Мы с ним за разговорами просидели еще часа полтора, и тут я почувствовал, что если не уеду домой прямо сейчас, то наверняка побегу в ларек за добавкой, чего мне совсем не хочется. Лучше уж домой, еще пивка – и на бочок, а утро вечера мудреней, завтра придумаю, чем заняться. Можно даже книжку эту почитать, если настроение будет.

-Все, Михей, пошел я домой, - поднялся я со стула. - Все уже, хватит на сегодня, устал уже. Как бы в автобусе не заснуть. Спасибо за Библию, обязательно почитаю.
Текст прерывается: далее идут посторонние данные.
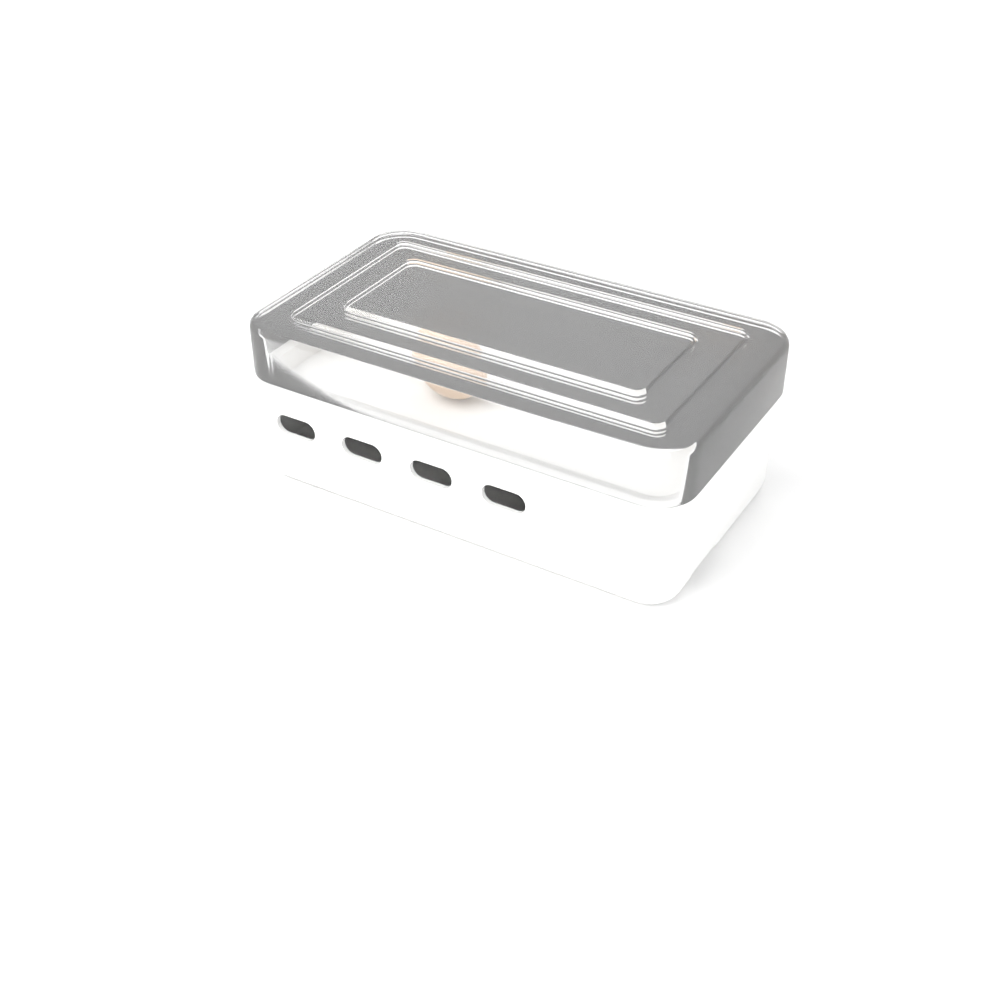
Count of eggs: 3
Утречко было так себе, зато я выспался: сперва я вскочил, как обычно, в шесть, но опомнился, попил кефирчика, и продрых аж до девяти. Настроение было двойственное: с одной стороны, вспоминался кошмар в сумасшедшем доме, а, с другой, я отчего–то скучал по Доброму. Заварив чай, открыл Михеевскую книжку. Пока читал первое из Евангелий, чуть ли не чайник выдул.

Затем закурил, и подошел к зеркалу. Ну, да: не брился сегодня. Но все равно чего-то еще не хватает. Нет ни на моем лице, ни под ним спокойствия и удовлетворения, а без этого я нервничаю. Вернувшись на кухню, взял ручку и принялся рисовать в тетрадке разные каракули: есть у меня такая привычка, когда я думаю.
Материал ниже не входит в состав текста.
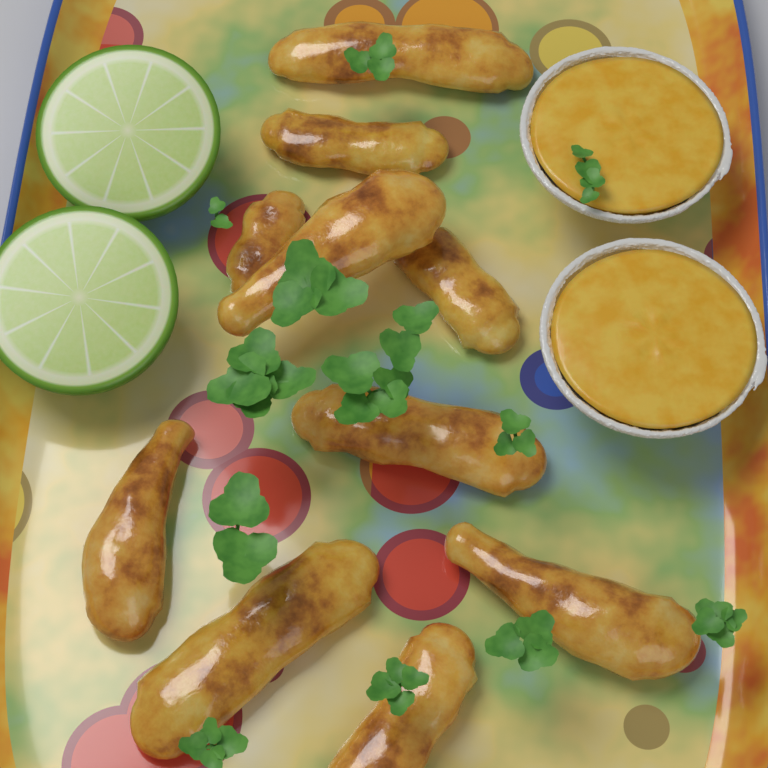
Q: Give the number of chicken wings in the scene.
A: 10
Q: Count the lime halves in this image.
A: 2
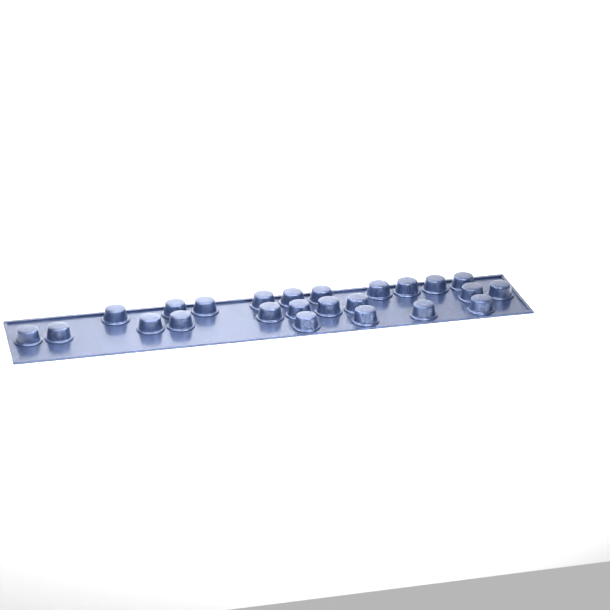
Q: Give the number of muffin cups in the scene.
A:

 Потом я перевернул листок и написал: «Отдам в хорошие руки. Кобель, доберман. Четыре года. Знает команды. Кличка – Добрый. Позвать Павла Ивановича». Внизу подписал свой рабочий и домашний телефон. Накатав еще с десяток таких объявлений, взял клей, оделся, и пошел расклеивать по остановкам.

Домой я шел, улыбаясь. Может, и на самом деле сработает? Надежда, спутница моего бывшего соседа – философа, шептала: «Все у нас получится, Паша, обязательно получится». Солнышко подмигивало в ответ, когда я, блаженно расслабившись на скамеечке, млея, пил пиво. Да, сегодня даже спирта не стал брать: отчего–то не захотелось.

Прав Михей со своим миром: хорошо это, когда добрые дела делаешь, а не просто убиваешь. Затем я вспомнил Доброго с его улыбкой: да нет, это не «миро», а «мирро», зубастое и рычащее, но – доброе.